ANNIVERSARY TRIP, DAY 25, CHICAGO, IL – SATURDAY, JULY 7, 2007

Hog Butcher for the World,
Tool Maker, Stacker of Wheat,
Player with Railroads and the Nation’s Freight Handler;
Stormy, husky, brawling,
City of the Big Shoulders:

On Saturday we arrived in Chicago.

Chicago skyline
Chicago skyline

After watching Wimbledon in Moline as long as we dared, we checked out and made our way to Chicago. Surprisingly, the countryside in Illinois was the countryside I’d imagined for Iowa, flat with cornfields. We set our GPS for our hotel and made our way in through the traffic. After weeks of being in small town America, it is kind of a shock to be in a big, noisy city.

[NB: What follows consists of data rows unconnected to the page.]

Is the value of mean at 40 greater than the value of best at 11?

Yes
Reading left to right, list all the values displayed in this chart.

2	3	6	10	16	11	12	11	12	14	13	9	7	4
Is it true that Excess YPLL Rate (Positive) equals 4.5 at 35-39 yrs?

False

Since it was already late, about the only thing we did was go out to dinner at the Bluewater Grill. We have mixed reviews on this. John gives it a B and I give it a B-. John’s B is based on spotty service and ambiance. I think we have consensus on one thing; Chicago restaurants are way too noisy. It is as if you prove your worthiness by your decibel level.

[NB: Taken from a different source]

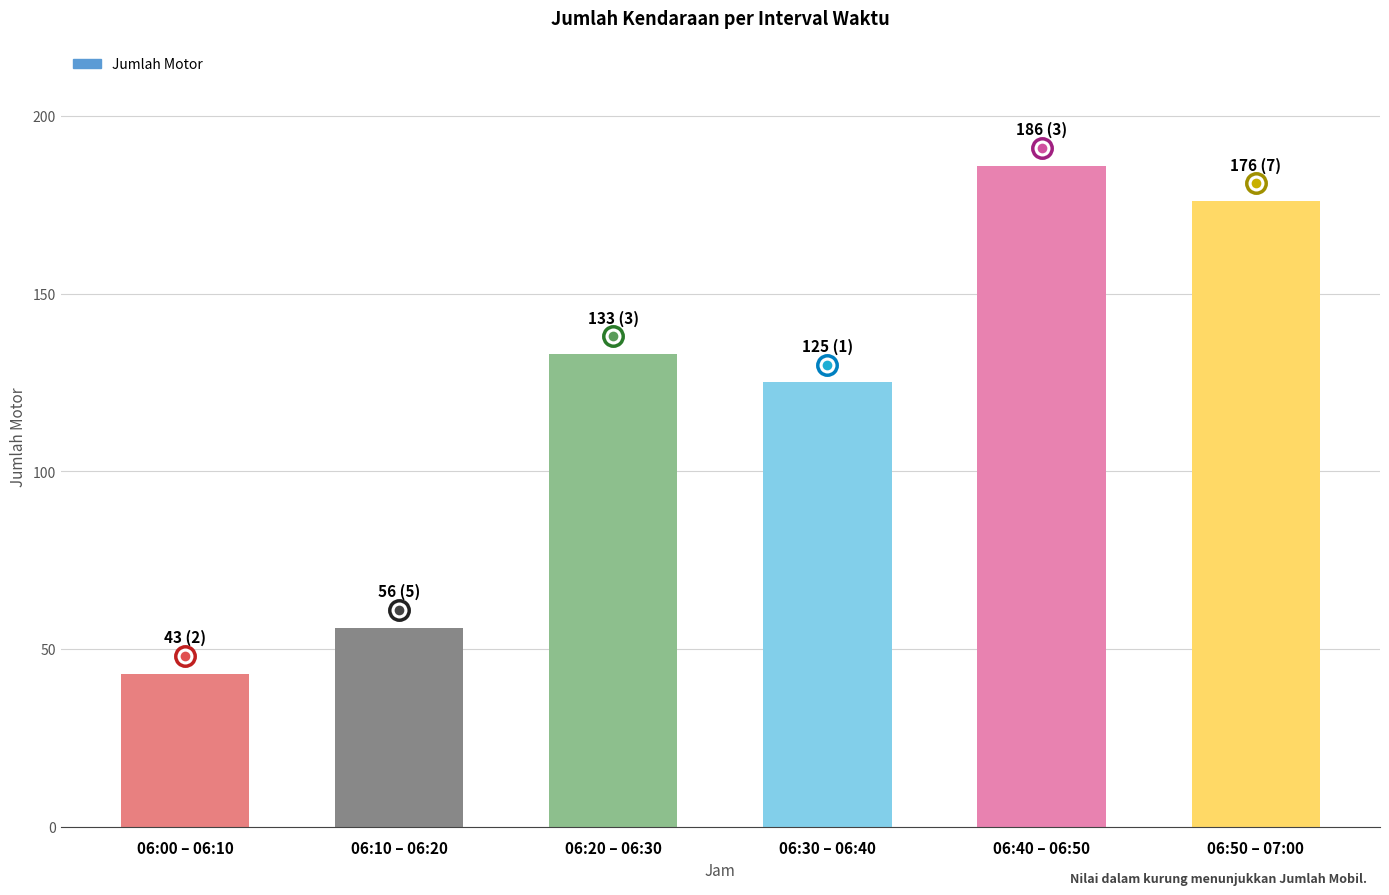

Reading left to right, what are all the values shown in this chart?

43	56	133	125	186	176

We started out with the calamari. Verdict, overcooked. You’d think in a seafood restaurant they’d get this right. John had the cod special which he could make some sense of. It was a piece of cod on top of a melange of chorizo, chicken, tomato and onion stew and that was on top of chickpea puree. Okay, so perhaps a Portuguese farmwife was making a stew with the odds and ends of the week. All of a sudden her husband who has spent the day fishing comes home and has a cod that he has caught. Given that, the dish makes sense and the fish was cooked beautifully.

Now my dish is harder to make sense of. I had scallops. We told them that we wanted them rare. This was a good thing because they came out just on the more well done side of rare. Anyway, along with the scallops, there were were ravioli stuffed with lobster and parsnips and a underneath the scallops, spinach, tomatoes, chives, walnuts and fennel. What? How do these things go together? It’s like a farmer/fisherman in New England somehow warped time and kept things that he grew, fresh for the entire season and then his friend Giovanni stopped by with some pasta sheets just at the same moment when he had some leftover lobster and caught a few scallops. Lobster and parsnips? That ended up tasting like ravioli stuffed with parsnips with blobs in it. Kind of like that awful tea with tapioca in it.

Here is an idea for my dish. Make a salad. Put the spinach, tomatoes, chives and fennel in it. Follow that up with a pasta course of parsnip/pear ravioli with walnuts in a butter sage sauce. Finally serve the scallops on a bed of wild rice pilaf with some seasonal veg. Makes a lot more sense.

Tomorrow we are visiting some of John’s relatives and we will try another restaurant.